» **SUPPLIED TEXT**

Begin

# Drive in movie theatre



## Stefan (Dec 20, 2008)

Hi guys,

I found an old digital picture frame last week. I did not use it very often, so I decided to make a new feature for the RR.
Maybe an inspiration for others too?
Needs some more detailing when it wil be placed on the layout.
It's a temporary installation for outdoors of course.

Greets
Stefan


----------



## Ltotis (Jan 3, 2008)

The CCTGG will have our resurrected Drive-In module at the Amherst Railway Society Show next weekend.
LAO


----------



## toddalin (Jan 4, 2008)

Very clever. Thanks for sharing.


----------



## up9018 (Jan 4, 2008)

Very neat idea. Good use for those old things.

Chris


----------



## harvey (Dec 30, 2008)

Hi Stefan,
There are a couple of HO groups around here have one set up their layout as well and they look very good, as does yours. You'll have to let us know when "Gone with the Wind" is on again, would like pop over and to see that again!!
Some of the layouts also have coffee/doughnut shops as well, but just like the real thing the parking lots are full of police cars.
Cheers.


----------



## Bob Pero (Jan 13, 2008)

Very nice Stefan. You come up with some amazing ideas.


----------

End

In the drive-in thread, what old device did Stefan find and reuse for the new feature?

» **SUPPLIED MATERIAL**
Begin

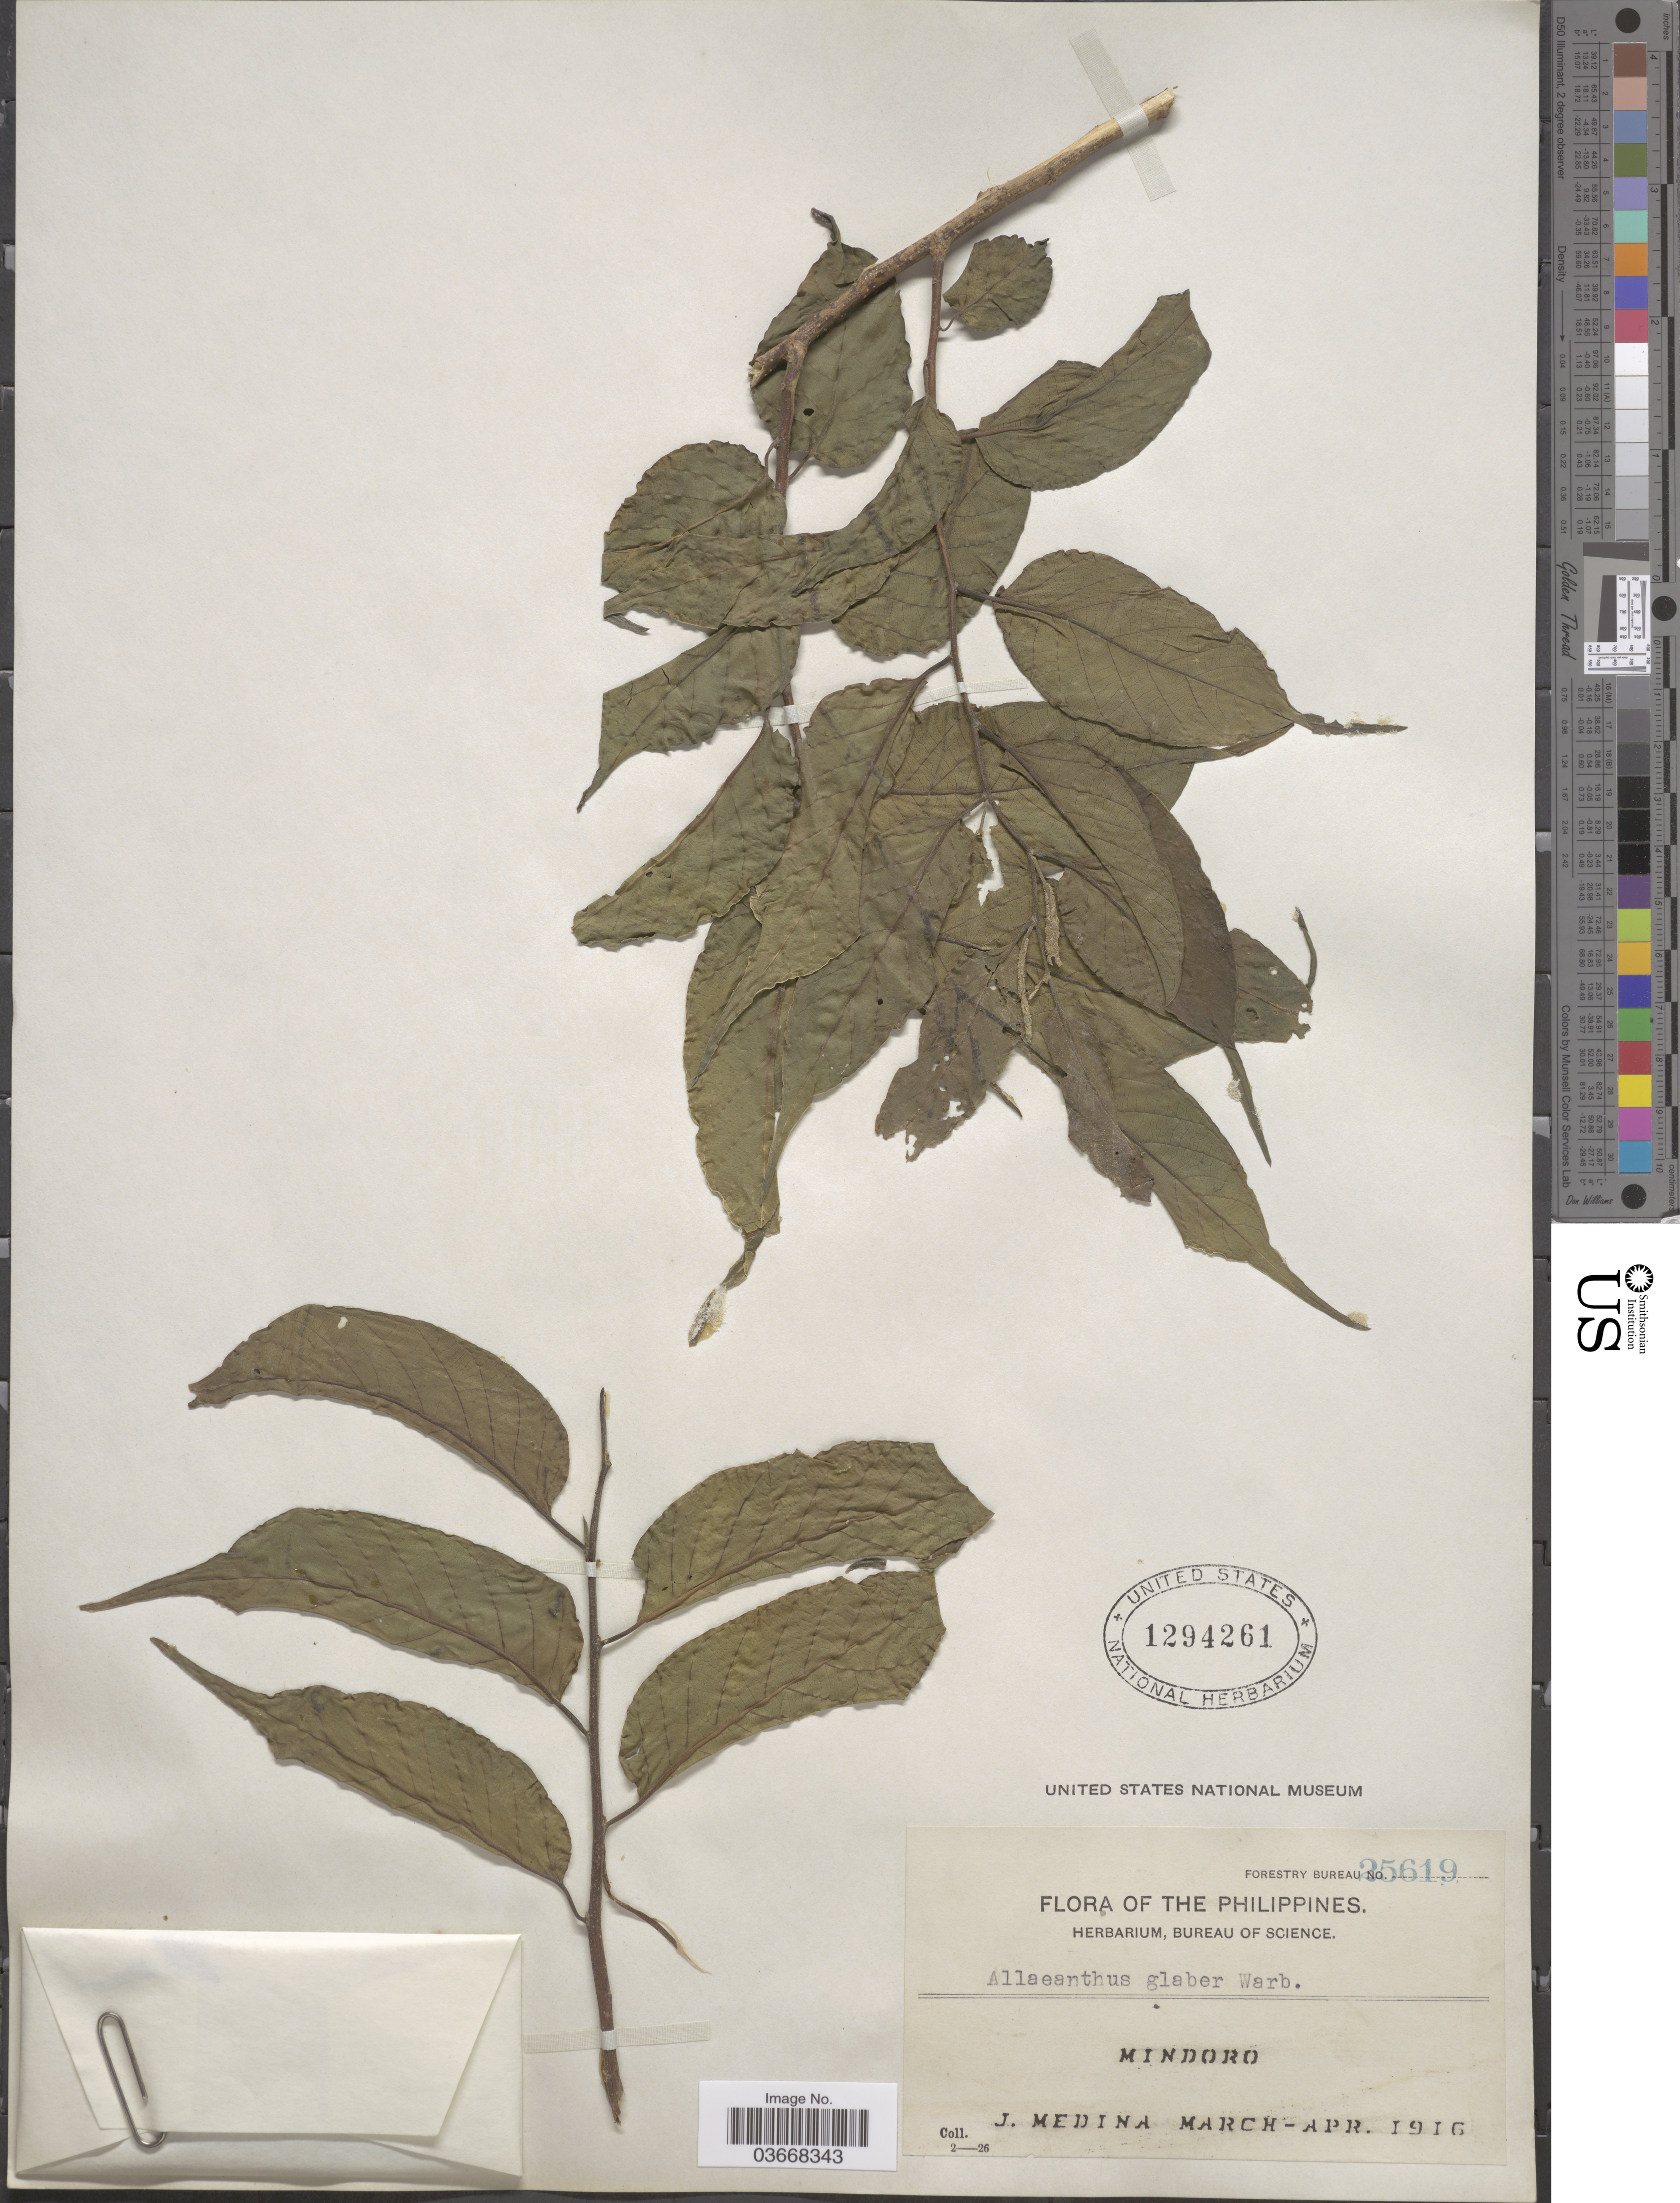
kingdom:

End

» **EXERCISE OUTPUT**
An old digital picture frame.